SENISE - “Ogni volta che si tratta di Senise, qualsiasi sia l'argomento, alcuni generali mettono in moto i propri colonnelli. Se la memoria non mi tradisce gli stessi alzarono gli scudi fin dal 2006 quando a Senise si andava componendo una lista che non stava proprio nelle grazie degli stessi.” Ad affermarlo è Vincenzo Calabrese, "semplice componente assemblea provinciale PD", come si definisce nella nota inviata a BasilicataNotizie.net.
“Questi atteggiamenti ‘politici’ –continua la nota- sono proseguiti negli anni a seguire con la stessa cadenza e con gli stessi toni ottenendo sempre lo stesso risultato, sonore bocciature da parte della cittadinanza!

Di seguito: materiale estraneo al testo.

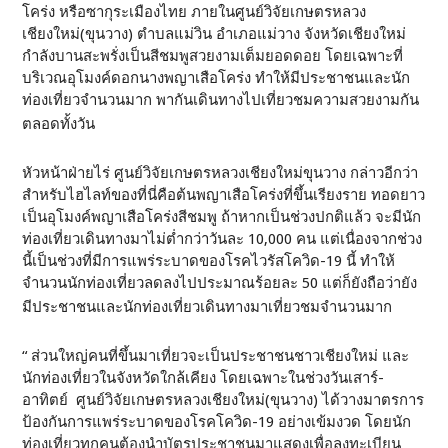
โคร่ง หรือซากุระเมืองไทย ภายในศูนย์วิจัยเกษตรหลวง
เชียงใหม่(ขุนวาง) ตำบลแม่วิน อำเภอแม่วาง จังหวัดเชียงใหม่
กำลังบานสะพรั่งเป็นสีชมพูสวยงามเต็มยอดดอย โดยเฉพาะที่
บริเวณอุโมงค์ดอกนางพญาเสือโคร่ง ทำให้มีประชาชนและนัก
ท่องเที่ยวจำนวนมาก พากันเดินทางไปเที่ยวชมความสวยงามกัน
ตลอดทั้งวัน
หัวหน้าฝ่ายไร่ ศูนย์วิจัยเกษตรหลวงเชียงใหม่ขุนวาง กล่าวอีกว่า
สำหรับไฮไลท์ของที่นี่คือต้นพญาเสือโคร่งที่ขึ้นเรียงราย ทอดยาว
เป็นอุโมงค์พญาเสือโคร่งสีชมพู ถ้าหากเป็นช่วงปกติแล้ว จะมีนัก
ท่องเที่ยวเดินทางมาไม่ต่ำกว่าวันละ 10,000 คน แต่เนื่องจากช่วง
นี้เป็นช่วงที่มีการแพร่ระบาดของโรคไวรัสโควิด-19 นี้ ทำให้
จำนวนนักท่องเที่ยวลดลงไปประมาณร้อยละ 50 แต่ก็ยังถือว่ายัง
มีประชาชนและนักท่องเที่ยวเดินทางมาเที่ยวชมจำนวนมาก
“ ส่วนใหญ่คนที่ขึ้นมาเที่ยวจะเป็นประชาชนชาวเชียงใหม่ และ
นักท่องเที่ยวในจังหวัดใกล้เคียง โดยเฉพาะในช่วงวันเสาร์-
อาทิตย์ ศูนย์วิจัยเกษตรหลวงเชียงใหม่(ขุนวาง) ได้วางมาตรการ
ป้องกันการแพร่ระบาดของโรคโควิด-19 อย่างเข้มงวด โดยนัก
ท่องเที่ยวทุกคนต้องนำบัตรประชาชนมาแสดงเพื่อลงทะเบียน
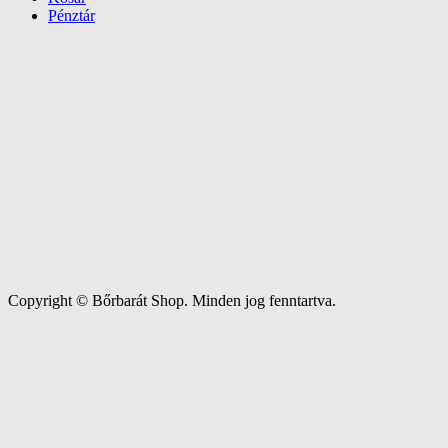
Pénztár
Copyright © Bőrbarát Shop. Minden jog fenntartva.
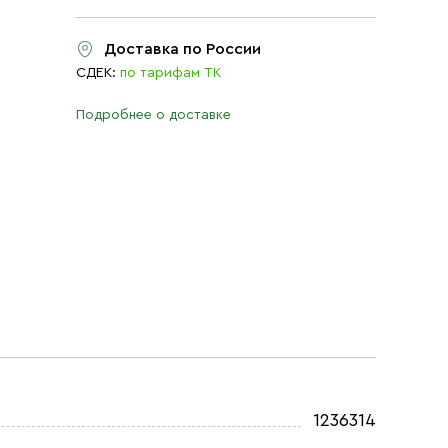
Доставка по России
СДЕК:
по тарифам ТК
Подробнее о доставке
1236314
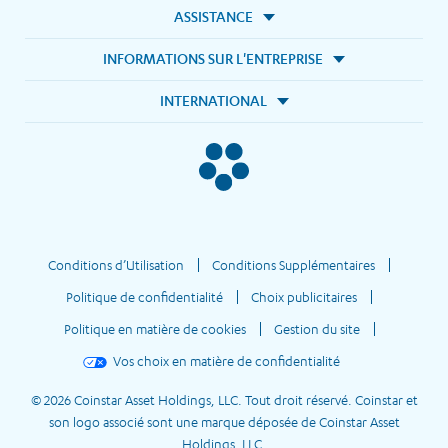
ASSISTANCE
INFORMATIONS SUR L'ENTREPRISE
INTERNATIONAL
Conditions d’Utilisation
Conditions Supplémentaires
Politique de confidentialité
Choix publicitaires
Politique en matière de cookies
Gestion du site
Vos choix en matière de confidentialité
© 2026 Coinstar Asset Holdings, LLC. Tout droit réservé. Coinstar et
son logo associé sont une marque déposée de Coinstar Asset
Holdings, LLC.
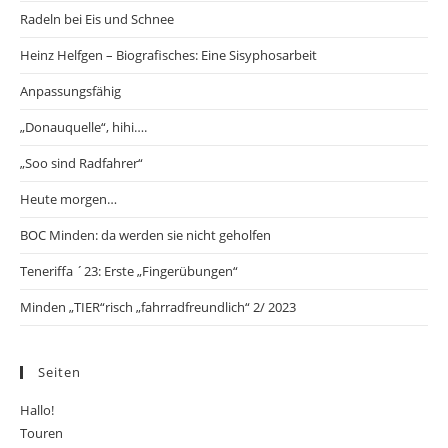
Radeln bei Eis und Schnee
Heinz Helfgen – Biografisches: Eine Sisyphosarbeit
Anpassungsfähig
„Donauquelle“, hihi….
„Soo sind Radfahrer“
Heute morgen…
BOC Minden: da werden sie nicht geholfen
Teneriffa ´23: Erste „Fingerübungen“
Minden „TIER“risch „fahrradfreundlich“ 2/ 2023
Seiten
Hallo!
Touren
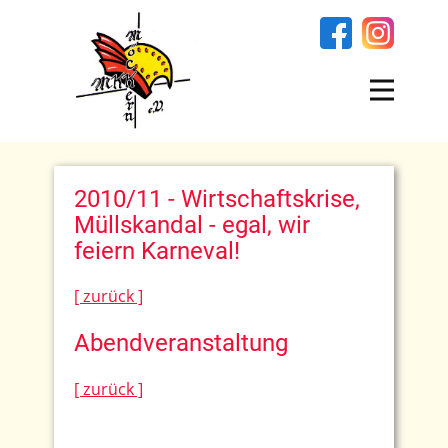
2010/11 - Wirtschaftskrise,
Müllskandal - egal, wir
feiern Karneval!
[ zurück ]
Abendveranstaltung
[ zurück ]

Non entro nel merito tecnico della questione opificio ma l'atteggiamento è stato simile anche per il macroattrattore e per tutti gli altri obiettivi poi raggiunti dalla nostra comunità che non sto qui ad elencare in quanto mi servirebbero mesi volendo però ricordare a tutti cosa era (e come era) questo paese qualche anno addietro e, sono sicuro, che come sempre la cittadinanza sarà in grado di decidere ciò che è meglio per lei! Detto ciò non appena qualcuno avverte odore di carogne intorno al proprio sindaco gli si avventa contro e quindi mi chiedo: è così difficile ammettere che qualcuno amministri meglio di noi?
C'è stato un lungo periodo in cui i ‘brigant o rurmien o iern malat’ compreso qualche sindaco a noi limitrofo!”
Una nota dai contenuti ermetici ma che ben rappresenta il clima che si respira nel partito che a Senise esprime il primo cittadino e buona parte del consiglio comunale.